:: TEXTO DO EXERCÍCIO ::
=-=-=-=-=
Vasalisa é uma história da transmissão da bênção do poder da intuição das
mulheres de mãe para filha, de uma geração para a outra. Esse enorme poder, o da
intuição, tem a rapidez de um raio e é composto de visão interior, audição interior,
percepção interior e conhecimento interior.

Durante gerações a fio, esses poderes intuitivos transformaram-se em
correntes subterrâneas dentro das mulheres, enterradas pelo descrédito e pela falta
de uso. No entanto, Jung uma vez observou que nada jamais se perde na psique.
Podemos ter a confiança de que tudo o que foi perdido na psique ainda está lá.
Portanto, esse repositório da intuição instintiva das mulheres nunca se perdeu
realmente, e tudo o que estiver encoberto poderá voltar a ser exposto.

Para compreender uma história dessas, consideramos que todos os seus
componentes representam a psique de uma única mulher. Desse modo, todos os
aspectos da história pertencem a uma única psique que passa por um processo de
iniciação. A iniciação é representada pelo cumprimento de certas tarefas. Nesse
conto, há nove tarefas a serem cumpridas pela psique. Elas se concentram na
aprendizagem dos hábitos da Velha Mãe Selvagem.

Com a realização dessas tarefas, a intuição da mulher — esse ser sagaz que vai
onde a mulher for, que examina todos os aspectos da sua vida e tece comentários
sobre a verdade de tudo com precisão e rapidez — é reinstalada na sua psique. O
objetivo é um relacionamento do amor e confiança com esse ser a quem chamamos
de “a mulher que sabe”, a Mulher Selvagem.
=-=-=-=-=
:: INSTRUÇÕES DE TRABALHO ::
A) Com base no texto sobre Vasalisa, responda:
(i) De que elementos se compõe o poder da intuição?
(ii) O que Jung observou certa vez?
(iii) Quantas tarefas a psique deve cumprir no conto e em que elas se concentram?
B) Transcreva sem alterações o trecho dos registros que começa na primeira linha e termina na linha que contém "fabrics to ensure", incluindo ambas.
=-=-=-=-=
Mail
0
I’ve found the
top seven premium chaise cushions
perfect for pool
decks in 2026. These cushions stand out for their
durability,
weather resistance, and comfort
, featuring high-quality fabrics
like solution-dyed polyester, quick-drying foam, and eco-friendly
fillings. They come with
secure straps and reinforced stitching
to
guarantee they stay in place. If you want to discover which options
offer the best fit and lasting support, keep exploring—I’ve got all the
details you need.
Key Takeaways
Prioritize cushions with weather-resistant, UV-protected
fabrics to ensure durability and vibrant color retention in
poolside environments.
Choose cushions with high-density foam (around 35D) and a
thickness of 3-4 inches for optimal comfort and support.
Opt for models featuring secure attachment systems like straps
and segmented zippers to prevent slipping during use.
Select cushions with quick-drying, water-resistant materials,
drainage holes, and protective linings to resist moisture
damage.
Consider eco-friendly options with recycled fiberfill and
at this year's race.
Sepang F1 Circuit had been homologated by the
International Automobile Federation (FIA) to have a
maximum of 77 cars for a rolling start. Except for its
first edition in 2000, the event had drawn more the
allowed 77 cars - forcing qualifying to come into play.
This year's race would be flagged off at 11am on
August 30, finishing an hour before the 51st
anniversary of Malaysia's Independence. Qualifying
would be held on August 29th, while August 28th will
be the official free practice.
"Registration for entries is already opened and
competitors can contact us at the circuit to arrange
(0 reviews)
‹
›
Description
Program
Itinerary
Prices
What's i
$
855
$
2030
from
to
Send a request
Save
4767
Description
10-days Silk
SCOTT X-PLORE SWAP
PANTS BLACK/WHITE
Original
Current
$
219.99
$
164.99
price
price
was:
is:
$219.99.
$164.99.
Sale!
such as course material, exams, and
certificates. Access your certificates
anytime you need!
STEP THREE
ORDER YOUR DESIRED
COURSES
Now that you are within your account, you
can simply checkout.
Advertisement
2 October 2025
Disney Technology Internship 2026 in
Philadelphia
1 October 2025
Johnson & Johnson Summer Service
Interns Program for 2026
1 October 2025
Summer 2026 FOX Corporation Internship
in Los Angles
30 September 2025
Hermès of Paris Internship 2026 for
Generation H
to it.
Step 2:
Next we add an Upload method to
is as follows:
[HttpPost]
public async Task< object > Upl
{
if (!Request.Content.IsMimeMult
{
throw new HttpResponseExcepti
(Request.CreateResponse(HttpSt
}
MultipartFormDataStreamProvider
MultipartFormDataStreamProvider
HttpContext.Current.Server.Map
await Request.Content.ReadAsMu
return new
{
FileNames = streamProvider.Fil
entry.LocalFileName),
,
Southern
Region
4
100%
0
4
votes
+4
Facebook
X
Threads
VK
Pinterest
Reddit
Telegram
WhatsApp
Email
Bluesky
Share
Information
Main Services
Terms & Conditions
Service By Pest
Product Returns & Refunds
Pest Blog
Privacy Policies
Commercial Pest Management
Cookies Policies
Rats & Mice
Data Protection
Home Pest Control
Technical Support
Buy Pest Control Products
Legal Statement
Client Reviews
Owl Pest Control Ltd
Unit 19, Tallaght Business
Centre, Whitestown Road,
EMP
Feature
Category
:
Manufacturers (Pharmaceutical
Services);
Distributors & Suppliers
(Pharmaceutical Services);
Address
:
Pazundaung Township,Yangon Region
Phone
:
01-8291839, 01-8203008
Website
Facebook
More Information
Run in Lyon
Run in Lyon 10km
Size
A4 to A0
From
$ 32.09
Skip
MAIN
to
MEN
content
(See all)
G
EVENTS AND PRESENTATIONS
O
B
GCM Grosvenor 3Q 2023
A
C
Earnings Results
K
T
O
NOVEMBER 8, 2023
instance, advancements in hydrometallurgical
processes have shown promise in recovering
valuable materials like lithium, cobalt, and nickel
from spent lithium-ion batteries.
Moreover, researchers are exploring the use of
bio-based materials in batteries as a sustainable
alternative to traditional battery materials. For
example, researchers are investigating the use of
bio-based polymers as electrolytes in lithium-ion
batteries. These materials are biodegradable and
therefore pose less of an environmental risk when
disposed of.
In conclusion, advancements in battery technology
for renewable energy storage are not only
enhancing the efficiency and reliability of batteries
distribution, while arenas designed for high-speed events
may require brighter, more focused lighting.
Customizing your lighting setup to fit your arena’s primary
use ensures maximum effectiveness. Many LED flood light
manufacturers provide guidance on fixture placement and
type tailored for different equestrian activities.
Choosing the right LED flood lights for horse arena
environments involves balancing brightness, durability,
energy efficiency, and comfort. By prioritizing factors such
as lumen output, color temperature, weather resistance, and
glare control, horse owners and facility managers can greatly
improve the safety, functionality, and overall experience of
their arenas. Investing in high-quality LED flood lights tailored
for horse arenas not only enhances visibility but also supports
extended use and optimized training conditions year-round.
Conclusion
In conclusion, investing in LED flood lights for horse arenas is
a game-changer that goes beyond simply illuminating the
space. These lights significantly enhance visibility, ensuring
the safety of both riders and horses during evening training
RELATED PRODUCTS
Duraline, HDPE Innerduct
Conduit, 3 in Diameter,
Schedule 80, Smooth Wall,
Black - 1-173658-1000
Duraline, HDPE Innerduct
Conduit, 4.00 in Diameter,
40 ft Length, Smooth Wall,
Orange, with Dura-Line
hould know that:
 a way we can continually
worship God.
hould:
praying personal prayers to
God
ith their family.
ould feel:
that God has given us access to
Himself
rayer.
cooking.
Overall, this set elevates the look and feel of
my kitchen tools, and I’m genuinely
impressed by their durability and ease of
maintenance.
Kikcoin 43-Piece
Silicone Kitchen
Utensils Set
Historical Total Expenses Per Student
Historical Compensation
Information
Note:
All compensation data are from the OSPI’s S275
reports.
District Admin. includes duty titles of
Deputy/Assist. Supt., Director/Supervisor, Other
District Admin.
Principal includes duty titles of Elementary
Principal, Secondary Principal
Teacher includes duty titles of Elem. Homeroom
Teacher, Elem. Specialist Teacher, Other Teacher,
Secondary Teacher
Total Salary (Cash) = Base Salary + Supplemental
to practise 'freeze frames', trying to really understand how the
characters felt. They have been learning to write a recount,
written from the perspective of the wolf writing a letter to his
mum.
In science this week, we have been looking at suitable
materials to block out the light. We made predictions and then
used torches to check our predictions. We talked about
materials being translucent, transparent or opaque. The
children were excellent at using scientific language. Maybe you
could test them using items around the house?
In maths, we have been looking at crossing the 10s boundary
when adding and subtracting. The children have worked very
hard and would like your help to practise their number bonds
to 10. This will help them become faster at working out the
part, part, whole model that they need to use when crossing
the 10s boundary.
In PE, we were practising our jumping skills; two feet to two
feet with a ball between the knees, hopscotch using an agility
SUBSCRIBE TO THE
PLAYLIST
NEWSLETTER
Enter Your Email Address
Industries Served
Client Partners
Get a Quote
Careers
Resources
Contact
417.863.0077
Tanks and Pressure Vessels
=-=-=-=-=
:: RESULTADOS POR TAREFA ::
A)
(i) Visão interior, audição interior, percepção interior e conhecimento interior.
(ii) Que nada jamais se perde na psique.
(iii) Nove tarefas, concentradas na aprendizagem dos hábitos da Velha Mãe Selvagem.

B)
Mail
0
I’ve found the
top seven premium chaise cushions
perfect for pool
decks in 2026. These cushions stand out for their
durability,
weather resistance, and comfort
, featuring high-quality fabrics
like solution-dyed polyester, quick-drying foam, and eco-friendly
fillings. They come with
secure straps and reinforced stitching
to
guarantee they stay in place. If you want to discover which options
offer the best fit and lasting support, keep exploring—I’ve got all the
details you need.
Key Takeaways
Prioritize cushions with weather-resistant, UV-protected
fabrics to ensure durability and vibrant color retention in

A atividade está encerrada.